I ran Wi Fi inspector on the Vista machine (see below) rebooted modem along with router and changed the channel to 11. 

According to my wife, every time she has to reboot (or shutdown) the laptop she also needs to restart the modem and router to get the internet connection working.

We'll see if that helps.


----------



## augie428 (Nov 14, 2010)

*Re: Linksys Modem CM100 issues?*

Channel 11 doesn't work either. Eventually lost internet connection on PS3 but laptop retained it.


----------



## 2xg (Aug 5, 2009)

*Re: Linksys Modem CM100 issues?*

Next thing to do is download the latest firmware and install it.
Followed by a factory reset of your router then reconfigure everything.


----------



## augie428 (Nov 14, 2010)

*Re: Linksys Modem CM100 issues?*

Latest firmware for router is already installed. I am assuming a factory reset is different than just unplugging it.

Also, I am wondering if running Utorrent would have a disruption on the internet connection to other devices. I was running it last night and that was the only thing out of the ordinary.

Thanks.


----------



## 2xg (Aug 5, 2009)

*Re: Linksys Modem CM100 issues?*

Any P2P programs running/downloading can definitely be an issue.


----------



## augie428 (Nov 14, 2010)

*Re: Linksys Modem CM100 issues?*

Ok, so I am racking my brain since it may not be a PSP issue since the PS3 lost it's connection after I closed out the Utorrent program and reset the modem/router.

My next thought is possibly an IP address conflict. My computer downstairs received this message and was restarted. At that point it found the proper signal.

My confusion is that on the router settings I don't have static IP's selected.

Does this help add any details to my problem or should I just reset the router to factory settings and go with that?


----------



## 2xg (Aug 5, 2009)

*Re: Linksys Modem CM100 issues?*

I would go with the RESET of your router to the factory default and reconfigure everything.


----------



## augie428 (Nov 14, 2010)

*Re: Linksys Modem CM100 issues?*

UPDATE: I reset the router and reconfigured it all. Haven't had a problem since.

Thanks for all your help.


----------



## 2xg (Aug 5, 2009)

*Re: Linksys Modem CM100 issues?*

That's really great to hear.

Thanks for the posting back with the update.

You're Welcome!


----------

__________________________________________________

> [Written instruction 1] In the forum thread above, what did the poster finally do that stopped the connection problems?
> [Written instruction 2] Reproduce the part of the forum thread above starting at "I would go with" and ending at "all your help.".

__________________________________________________

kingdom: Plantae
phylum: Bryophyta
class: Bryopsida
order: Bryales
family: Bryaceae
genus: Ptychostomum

__________________________________________________

> [Exercise solution 1] The poster reset the router and reconfigured it all.

> [Exercise solution 2]
I would go with the RESET of your router to the factory default and reconfigure everything.


----------



## augie428 (Nov 14, 2010)

*Re: Linksys Modem CM100 issues?*

UPDATE: I reset the router and reconfigured it all. Haven't had a problem since.

Thanks for all your help.